Emmanuel Macron sera, très probablement élu, en mai prochain, président de la République française et ce n'est pas de sa faute, sinon de l'entêtement irraisonné de ses rivaux, aussi bien, la droite que la gauche, pour le mettre sur le trône.

Une droite incapable de destituer un Fillon miné par le soupçon d'un passé de délinquant financier, jusque-là insoupçonné et une gauche, gauche, incapable de passer outre les egos d'un Mélenchon accompli et d'un Hamon en gestation, pourtant certaine de perdre divisée et gardant des chances sérieuses de gagner rassemblée.

Emmanuel Macron aura, ainsi le temps pour accomplir son œuvre ou celle de ses commanditaires : mettre fin au clivage gauche-droite et sonner le glas de la cinquième République. Il aura, jusqu'à la fin, su surfer sur le ni gauche-ni droite, pour ratisser large et brasser les mécontents des deux camps, exploiter l'attentisme et la résignation du centre et profiter de la peur des Français de la doctrine Front National, malgré les tentatives de tempérance conduites, depuis quelque temps déjà, par Marine Le Pen. Il aura su prospérer dans le désert politique français, faute d'hommes capables d'incarner la fonction au goût des Français.

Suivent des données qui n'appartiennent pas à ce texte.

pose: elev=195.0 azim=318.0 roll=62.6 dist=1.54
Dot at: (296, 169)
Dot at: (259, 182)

S'il faut reconnaître à Macron son habileté à cacher ses manquements, il faut rappeler que depuis l'avènement de la cinquième République, au moins, les Français ont toujours adoubé des hommes aguerris par la politique, fortifiés par les coups et accomplis par la pratique du pouvoir. Du Général De Gaule à François Hollande, en passant par Pompidou, Giscard, Mitterrand, Chirac et Sarkozy, tous ont eu leur lot d'adversité pour incarner la fonction. On ne naît pas présidentiable, on le devient à coups d'essais, de travail acharné et de temps interminable d'apprentissage pour servir ses concitoyens. Emmanuel Macron, lui, est sorti de nulle part, préservé par des protecteurs et entraîné par des professionnels pour être, enfin, au moment opportun, présenté aux Français, en sauveur.

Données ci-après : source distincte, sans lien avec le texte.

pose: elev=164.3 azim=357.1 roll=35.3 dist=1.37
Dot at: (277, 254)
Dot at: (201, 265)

Il le sait, tous le savent, ce n'est pas le leader qui importe, c'est ses suiveurs. Ils (les suiveurs) feront de lui un grand leader. Et c'est cette théorie qui ouvre les portes à Macron. Il ne sait pas tout, il a des fois quelques idées, pas plus que les autres d'ailleurs, mais il demande aux Français de le rallier pour les accomplir. Ce n'est pas original comme stratégie mais cette fois-ci c'est flagrant.

Si le sort des présidentielles, en France, est scellé, l'avenir est hélas, incertain. Emmanuel président, inhalant, avec ferveur, les effluves mortels de la victoire, de la superpuissance et du pouvoir, sera confronté à la dure réalité de la responsabilité. La responsabilité, envers l'histoire de la France, envers les Français, leurs besoins, leurs exigences, leurs espérances et leur futur. S'il est rallié par des femmes et des hommes politiques, de tout bord, c'est parce que ces derniers quittent, en catastrophe, leurs navires respectifs, les laissant ainsi couler sans état d'âme. S'il veut injecter de nouvelles têtes, c'est pour avoir main mise sur les nouveaux arrivants et, à l'occasion, les mettre en opposition avec les anciens qu'il croit, de toute façon, irrécupérables, perdus à jamais par les anciennes-mauvaises pratiques.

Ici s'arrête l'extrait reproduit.